Life processes are determined by the organism's genetic profile and multiple environmental variables. However the interaction between these factors is inherently non-linear. Microarray data is one representation of the nonlinear interactions among genes and genes and environmental factors. Still most microarray studies use linear methods for the interpretation of nonlinear data.
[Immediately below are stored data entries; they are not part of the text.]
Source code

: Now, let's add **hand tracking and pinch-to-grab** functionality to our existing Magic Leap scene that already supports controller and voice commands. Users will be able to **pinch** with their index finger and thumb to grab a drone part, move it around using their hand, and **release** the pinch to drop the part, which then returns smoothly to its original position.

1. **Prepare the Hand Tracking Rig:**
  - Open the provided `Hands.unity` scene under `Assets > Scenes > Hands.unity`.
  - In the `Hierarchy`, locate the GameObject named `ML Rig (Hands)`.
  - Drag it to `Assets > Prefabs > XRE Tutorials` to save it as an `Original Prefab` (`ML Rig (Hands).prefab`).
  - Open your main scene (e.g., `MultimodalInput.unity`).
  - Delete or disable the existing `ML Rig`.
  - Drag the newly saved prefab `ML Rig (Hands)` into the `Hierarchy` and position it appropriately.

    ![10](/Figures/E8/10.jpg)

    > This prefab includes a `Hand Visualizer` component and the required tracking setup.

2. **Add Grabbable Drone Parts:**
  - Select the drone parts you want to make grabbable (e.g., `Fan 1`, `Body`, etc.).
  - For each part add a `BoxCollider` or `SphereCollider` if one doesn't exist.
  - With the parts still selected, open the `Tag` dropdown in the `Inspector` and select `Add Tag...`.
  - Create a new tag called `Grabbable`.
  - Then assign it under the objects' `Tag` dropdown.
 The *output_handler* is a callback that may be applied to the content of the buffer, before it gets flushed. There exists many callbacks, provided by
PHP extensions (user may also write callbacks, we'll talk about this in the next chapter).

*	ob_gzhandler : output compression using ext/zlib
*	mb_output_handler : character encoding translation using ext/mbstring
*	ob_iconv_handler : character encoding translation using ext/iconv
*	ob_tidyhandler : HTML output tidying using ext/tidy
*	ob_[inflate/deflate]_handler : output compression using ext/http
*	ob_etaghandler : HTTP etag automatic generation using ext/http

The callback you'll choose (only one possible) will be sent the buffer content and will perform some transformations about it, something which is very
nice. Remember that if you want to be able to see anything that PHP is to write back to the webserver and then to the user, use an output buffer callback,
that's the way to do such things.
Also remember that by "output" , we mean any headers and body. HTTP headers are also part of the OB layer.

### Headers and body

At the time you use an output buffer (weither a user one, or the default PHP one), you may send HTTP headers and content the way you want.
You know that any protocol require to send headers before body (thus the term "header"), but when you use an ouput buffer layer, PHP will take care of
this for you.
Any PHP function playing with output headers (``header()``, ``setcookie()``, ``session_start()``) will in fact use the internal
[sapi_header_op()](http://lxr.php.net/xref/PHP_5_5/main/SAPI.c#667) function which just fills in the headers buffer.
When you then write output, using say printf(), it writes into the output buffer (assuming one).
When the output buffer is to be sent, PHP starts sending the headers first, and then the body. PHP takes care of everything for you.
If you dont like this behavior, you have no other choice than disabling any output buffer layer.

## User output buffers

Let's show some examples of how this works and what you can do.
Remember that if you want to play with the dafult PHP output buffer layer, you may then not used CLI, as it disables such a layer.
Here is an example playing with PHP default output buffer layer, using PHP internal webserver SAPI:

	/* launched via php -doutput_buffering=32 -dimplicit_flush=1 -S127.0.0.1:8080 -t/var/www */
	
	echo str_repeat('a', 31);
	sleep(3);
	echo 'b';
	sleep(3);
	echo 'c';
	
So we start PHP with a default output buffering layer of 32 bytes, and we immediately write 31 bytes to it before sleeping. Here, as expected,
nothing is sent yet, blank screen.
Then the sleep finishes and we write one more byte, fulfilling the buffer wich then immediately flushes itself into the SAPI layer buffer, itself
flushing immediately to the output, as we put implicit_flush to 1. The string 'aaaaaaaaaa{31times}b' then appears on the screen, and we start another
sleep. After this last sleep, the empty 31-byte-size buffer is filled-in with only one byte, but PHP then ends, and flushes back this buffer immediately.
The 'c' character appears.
In this study, we apply Isomap, a nonlinear method of dimensionality reduction, to analyze three independent large Affymetrix high-density oligonucleotide microarray data sets.
Isomap discovered low-dimensional structures embedded in the Affymetrix microarray data sets. These structures correspond to and help to interpret biological phenomena present in the data. This analysis provides examples of temporal, spatial, and functional processes revealed by the Isomap algorithm. In a spinal cord injury data set, Isomap discovers the three main modalities of the experiment--location and severity of the injury and the time elapsed after the injury. In a multiple tissue data set, Isomap discovers a low-dimensional structure that corresponds to anatomical locations of the source tissues. This model is capable of describing low- and high-resolution differences in the same model, such as kidney-vs.-brain and differences between the nuclei of the amygdala, respectively. In a high-throughput drug screening data set, Isomap discovers the monocytic and granulocytic differentiation of myeloid cells and maps several chemical compounds on the two-dimensional model.
Visualization of Isomap models provides useful tools for exploratory analysis of microarray data sets. In most instances, Isomap models explain more of the variance present in the microarray data than PCA or MDS. Finally, Isomap is a promising new algorithm for class discovery and class prediction in high-density oligonucleotide data sets.
生命过程由生物体的基因图谱和多个环境变量决定。然而,这些因素之间的相互作用本质上是非线性的。微阵列数据是基因与基因以及基因与环境因素之间非线性相互作用的一种表现形式。尽管如此,大多数微阵列研究仍使用线性方法来解释非线性数据。在本研究中,我们应用等距映射(Isomap),一种非线性降维方法,来分析三个独立的大型Affymetrix高密度寡核苷酸微阵列数据集。
等距映射发现了嵌入在Affymetrix微阵列数据集中的低维结构。这些结构对应于并有助于解释数据中存在的生物学现象。该分析提供了等距映射算法揭示的时间、空间和功能过程的示例。在一个脊髓损伤数据集中,等距映射发现了实验的三个主要模式——损伤的位置和严重程度以及损伤后经过的时间。在一个多组织数据集中,等距映射发现了一个与源组织的解剖位置相对应的低维结构。该模型能够在同一模型中描述低分辨率和高分辨率差异,分别如肾脏与大脑的差异以及杏仁核不同核之间的差异。在一个高通量药物筛选数据集中,等距映射发现了髓样细胞的单核细胞和粒细胞分化,并在二维模型上绘制了几种化合物。
等距映射模型的可视化提供了用于微阵列数据集探索性分析的有用工具。在大多数情况下,等距映射模型比主成分分析(PCA)或多维尺度分析(MDS)能解释更多微阵列数据中的方差。最后,等距映射是一种用于高密度寡核苷酸数据集中类别发现和类别预测的有前景的新算法。